File comparison

Question

BastienP 0 Light Poster

15 Years Ago

Hello there,

I'm currently using a perl scrip that checks if every line in a file 1.csv is present in a file named 2.csv, and writes only the different lines.

The output is a file called out.csv.

What I'm trying to do is to write only the most recent lines in the file out.csv. The file 1.csv is older than the file 2.csv (2 different extracts from ActiveDirectory).

What is currently done is printing the 2 lines from 1.csv and 2.csv to the out.csv.

It's actually printing all the differences between the two files into output, and not only the newest lines.

I haven't checked yet but I think that the lines of file 1.csv (older file, the ones I'd like to drop) are printed first. But I'm not sure and haven't done enought tests. It seemed to me some of them were in some kind of random order.

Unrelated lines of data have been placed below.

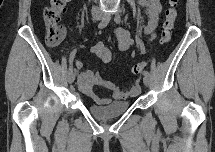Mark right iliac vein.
<instances>
[{
	"label": "right iliac vein",
	"mask_w": 215,
	"mask_h": 152,
	"mask_svg": "<svg viewBox=\"0 0 215 152\" xmlns=\"http://www.w3.org/2000/svg\"><path fill=\"white\" fill-rule=\"evenodd\" d=\"M102 18H103V16L100 15V14H94V15H93V19H94L95 21H99V20H101ZM74 80H75V75H74V73H73V72H69V73H68V82H69L70 84H72V83L74 82Z\"/></svg>",
	"instance_id": "63e3f726"
}]
</instances>
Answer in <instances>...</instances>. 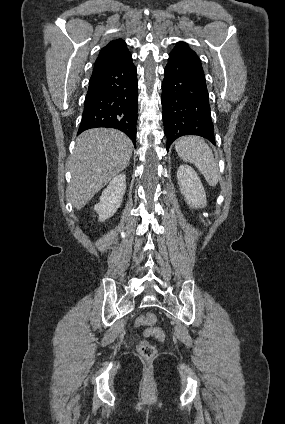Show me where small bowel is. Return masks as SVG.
Returning <instances> with one entry per match:
<instances>
[{"label":"small bowel","mask_w":285,"mask_h":424,"mask_svg":"<svg viewBox=\"0 0 285 424\" xmlns=\"http://www.w3.org/2000/svg\"><path fill=\"white\" fill-rule=\"evenodd\" d=\"M146 334H147L148 336H153V335L151 334V331H150V330H147V331H146Z\"/></svg>","instance_id":"c3829d8e"}]
</instances>
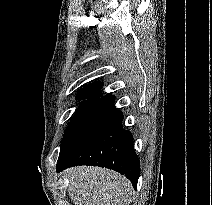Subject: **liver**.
<instances>
[{
  "label": "liver",
  "instance_id": "1",
  "mask_svg": "<svg viewBox=\"0 0 212 205\" xmlns=\"http://www.w3.org/2000/svg\"><path fill=\"white\" fill-rule=\"evenodd\" d=\"M68 192L75 205H129L131 183L112 170L78 166L66 170Z\"/></svg>",
  "mask_w": 212,
  "mask_h": 205
}]
</instances>
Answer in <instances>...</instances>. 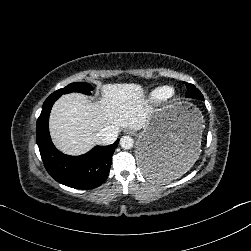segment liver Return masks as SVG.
<instances>
[{
	"mask_svg": "<svg viewBox=\"0 0 251 251\" xmlns=\"http://www.w3.org/2000/svg\"><path fill=\"white\" fill-rule=\"evenodd\" d=\"M152 113L146 89L139 83H105L98 101L72 92L58 98L48 128L54 147L63 155L82 156L99 145L97 133L107 126L122 130L144 128Z\"/></svg>",
	"mask_w": 251,
	"mask_h": 251,
	"instance_id": "1",
	"label": "liver"
}]
</instances>
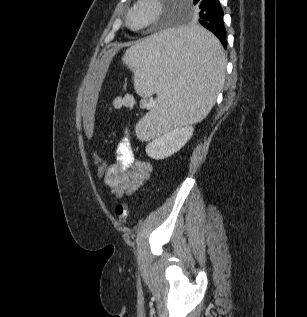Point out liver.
<instances>
[{"mask_svg":"<svg viewBox=\"0 0 307 317\" xmlns=\"http://www.w3.org/2000/svg\"><path fill=\"white\" fill-rule=\"evenodd\" d=\"M118 54L117 48H107L104 55L99 56L98 63L94 64V71L90 74L88 82L85 84L84 101L79 102V107L82 108V127L84 135L87 136V141H92L93 125L95 119V108L100 99V91L104 84L108 70L114 62V55Z\"/></svg>","mask_w":307,"mask_h":317,"instance_id":"obj_1","label":"liver"}]
</instances>
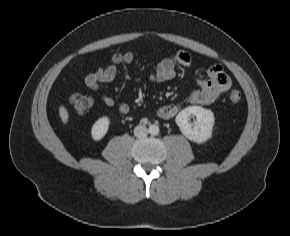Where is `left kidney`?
I'll use <instances>...</instances> for the list:
<instances>
[{
	"mask_svg": "<svg viewBox=\"0 0 290 236\" xmlns=\"http://www.w3.org/2000/svg\"><path fill=\"white\" fill-rule=\"evenodd\" d=\"M191 116L196 117L194 123L190 122ZM175 121L185 137L193 142L203 143L212 136L215 118L209 109L201 106H189L178 113Z\"/></svg>",
	"mask_w": 290,
	"mask_h": 236,
	"instance_id": "5707ae66",
	"label": "left kidney"
}]
</instances>
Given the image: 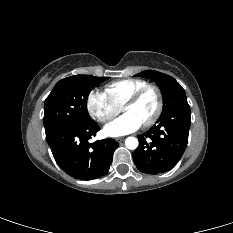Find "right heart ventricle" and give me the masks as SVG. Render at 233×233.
Here are the masks:
<instances>
[{"label":"right heart ventricle","mask_w":233,"mask_h":233,"mask_svg":"<svg viewBox=\"0 0 233 233\" xmlns=\"http://www.w3.org/2000/svg\"><path fill=\"white\" fill-rule=\"evenodd\" d=\"M145 85L147 82L141 79L117 80L105 86L104 94L113 104L121 108L132 93Z\"/></svg>","instance_id":"1"}]
</instances>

I'm trying to find out how to check the lines and print only the newer ones... It seems I should do that with 2 different steps:

- running the script in order to delete the similar lines
- running an other script that will count lines and drop the first n/2 lines.

use strict;
use warnings;

my $f1 = $ENV{path_Files}."COMP/1.CSV";
my $f2 = $ENV{path_Files}."COMP/2.CSV";
my $outfile = $ENV{path_Files}."COMP/update.csv";
my %results = ();

open FILE1, "$f1" or die "Could not open file: $! \n";
while(my $line = <FILE1>){
   $results{$line}=1;
}
close(FILE1);

open FILE2, "$f2" or die "Could not open file: $! \n";
while(my $line =<FILE2>) {
   $results{$line}++;
}
close(FILE2);


open (OUTFILE, ">$outfile") or die "Cannot open $outfile for writing \n";
foreach my $line (keys %results) {
   print OUTFILE $line if $results{$line} == 1;
}
close OUTFILE;

What do you think of that ?

Bastien

file-system perl

2 Contributors
5 Replies
195 Views
2 Months Discussion Span
Latest Post 14 Years Ago Latest Post by d5e5

All 5 Replies

d5e5 109 Master Poster

14 Years Ago

Here is an example of how to find differences between an older and newer file, using a hash. For simplicity I used ordinary text data, but it should work for csv files as well since you don't need to parse the lines into fields at this point. (You can parse the data with another script, later.)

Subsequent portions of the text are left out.